Labeling API Reference
The kreview.labels module implements the 5-tier ctDNA labeling engine.
For the biological rationale behind each label, see the ctDNA Labeling guide.
kreview.labels
CtDNALabeler
Assigns 5-tier ctDNA labels to ACCESS cfDNA samples.
True ctDNA+, Possible ctDNA+, Possible ctDNA−,
Healthy Normal, Insufficient Data.
Features
- IMPACT tissue rescue for True ctDNA+ confirmation
- Continuous VAF regression targets (mean_vaf, std_vaf)
- Optional CH hotspot filtering with automatic demotion of samples whose only evidence is clonal hematopoiesis
load_ch_hotspots(ch_maf_path)
Load a CH hotspot MAF file and return a set of variant keys.
The MAF file must have columns: Hugo_Symbol, Chromosome, Start_Position, Reference_Allele, Tumor_Seq_Allele2.
Each row is converted to a (chrom, pos, ref, alt) tuple for fast lookup during SNV summary computation.
compute_impact_match(eligible_ids, maf, clinical)
For each eligible ACCESS sample, check if any somatic variant (any VAF) also appears in the same patient's IMPACT tissue sample.
compute_snv_summary(eligible_ids, maf, min_vaf=0.01, min_variants=1, ch_variants=None)
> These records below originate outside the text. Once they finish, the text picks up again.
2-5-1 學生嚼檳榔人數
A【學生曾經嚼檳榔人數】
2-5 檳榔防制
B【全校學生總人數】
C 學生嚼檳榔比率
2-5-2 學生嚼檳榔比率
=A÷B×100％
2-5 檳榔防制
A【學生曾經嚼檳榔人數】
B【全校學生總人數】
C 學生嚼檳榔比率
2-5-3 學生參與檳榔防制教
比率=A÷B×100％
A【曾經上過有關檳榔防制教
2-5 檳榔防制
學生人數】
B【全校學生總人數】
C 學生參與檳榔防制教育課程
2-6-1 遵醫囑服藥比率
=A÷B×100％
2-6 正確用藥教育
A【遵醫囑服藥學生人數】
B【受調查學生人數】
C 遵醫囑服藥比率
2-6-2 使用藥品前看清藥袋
Summarize somatic SNV status per eligible sample.
Returns one row per eligible sample with columns
has_snv, n_somatic_snvs, n_total_somatic_snvs, max_vaf, mean_vaf, std_vaf, n_ch_variants, n_non_ch_variants.
mean_vaf and std_vaf are computed only from VAF-passing variants
(those above min_vaf), providing continuous regression targets
for the Stage 2 Quantifier.
If ch_variants is provided, variants matching CH hotspots are
tagged and counted separately. n_non_ch_variants counts only
VAF-passing, non-CH variants — the key input for CH-only demotion.
compute_sv_summary(eligible_ids, sv_df)
Summarize somatic SV status per eligible sample (binary presence/absence).
compute_cna_summary(eligible_ids, cna_df)
Summarize CNA status per eligible sample.